To do:
Write out the data again, starting at the line that has "left shoulder: (212, 80, -25)" and stopping after the line that has "right shoulder: (70, 92, -5)". Raise every number in each keypoint's x, y and depth values by 3, and leave all other lines as they are.

Data excerpts:
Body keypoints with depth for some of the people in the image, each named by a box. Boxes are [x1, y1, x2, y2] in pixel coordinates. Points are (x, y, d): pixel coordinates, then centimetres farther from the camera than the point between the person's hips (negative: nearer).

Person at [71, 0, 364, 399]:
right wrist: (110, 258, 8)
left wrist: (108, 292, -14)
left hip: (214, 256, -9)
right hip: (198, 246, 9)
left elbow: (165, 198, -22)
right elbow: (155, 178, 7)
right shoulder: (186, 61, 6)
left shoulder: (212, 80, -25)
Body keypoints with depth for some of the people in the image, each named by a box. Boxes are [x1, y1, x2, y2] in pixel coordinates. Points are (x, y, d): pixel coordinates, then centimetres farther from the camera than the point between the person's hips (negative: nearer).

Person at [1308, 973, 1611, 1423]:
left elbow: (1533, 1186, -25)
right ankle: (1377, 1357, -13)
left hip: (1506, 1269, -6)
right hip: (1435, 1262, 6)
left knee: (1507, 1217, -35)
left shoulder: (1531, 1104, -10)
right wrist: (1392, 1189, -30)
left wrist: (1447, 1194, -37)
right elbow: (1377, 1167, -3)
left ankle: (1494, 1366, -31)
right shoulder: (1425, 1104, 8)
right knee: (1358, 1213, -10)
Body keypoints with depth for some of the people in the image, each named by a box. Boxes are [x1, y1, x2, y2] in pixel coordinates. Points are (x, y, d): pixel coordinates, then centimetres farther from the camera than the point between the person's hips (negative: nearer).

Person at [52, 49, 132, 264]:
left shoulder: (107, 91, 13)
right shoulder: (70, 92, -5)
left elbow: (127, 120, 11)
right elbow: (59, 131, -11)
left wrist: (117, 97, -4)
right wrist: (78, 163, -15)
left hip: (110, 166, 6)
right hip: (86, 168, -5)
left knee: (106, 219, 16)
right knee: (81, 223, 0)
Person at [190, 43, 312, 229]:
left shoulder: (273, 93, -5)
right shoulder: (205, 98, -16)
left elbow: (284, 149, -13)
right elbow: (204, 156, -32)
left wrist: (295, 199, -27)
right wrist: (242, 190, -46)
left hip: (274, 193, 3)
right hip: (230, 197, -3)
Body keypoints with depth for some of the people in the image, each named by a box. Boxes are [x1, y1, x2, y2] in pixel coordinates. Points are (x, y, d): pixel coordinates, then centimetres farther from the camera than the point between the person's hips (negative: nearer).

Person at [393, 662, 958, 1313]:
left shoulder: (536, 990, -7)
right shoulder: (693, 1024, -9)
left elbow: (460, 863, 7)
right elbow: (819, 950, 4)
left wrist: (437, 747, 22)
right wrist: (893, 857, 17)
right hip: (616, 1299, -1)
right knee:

Solution:
left shoulder: (215, 83, -22)
Body keypoints with depth for some of the people in the image, each named by a box. Boxes are [x1, y1, x2, y2] in pixel coordinates. Points are (x, y, d): pixel coordinates, then centimetres farther from the camera than the point between the person's hips (negative: nearer).

Person at [1308, 973, 1611, 1423]:
left elbow: (1536, 1189, -22)
right ankle: (1380, 1360, -10)
left hip: (1509, 1272, -3)
right hip: (1438, 1265, 9)
left knee: (1510, 1220, -32)
left shoulder: (1534, 1107, -7)
right wrist: (1395, 1192, -27)
left wrist: (1450, 1197, -34)
right elbow: (1380, 1170, 0)
left ankle: (1497, 1369, -28)
right shoulder: (1428, 1107, 11)
right knee: (1361, 1216, -7)
Body keypoints with depth for some of the people in the image, each named by a box. Boxes are [x1, y1, x2, y2] in pixel coordinates. Points are (x, y, d): pixel coordinates, then centimetres farther from the camera than the point between the person's hips (negative: nearer).

Person at [52, 49, 132, 264]:
left shoulder: (110, 94, 16)
right shoulder: (73, 95, -2)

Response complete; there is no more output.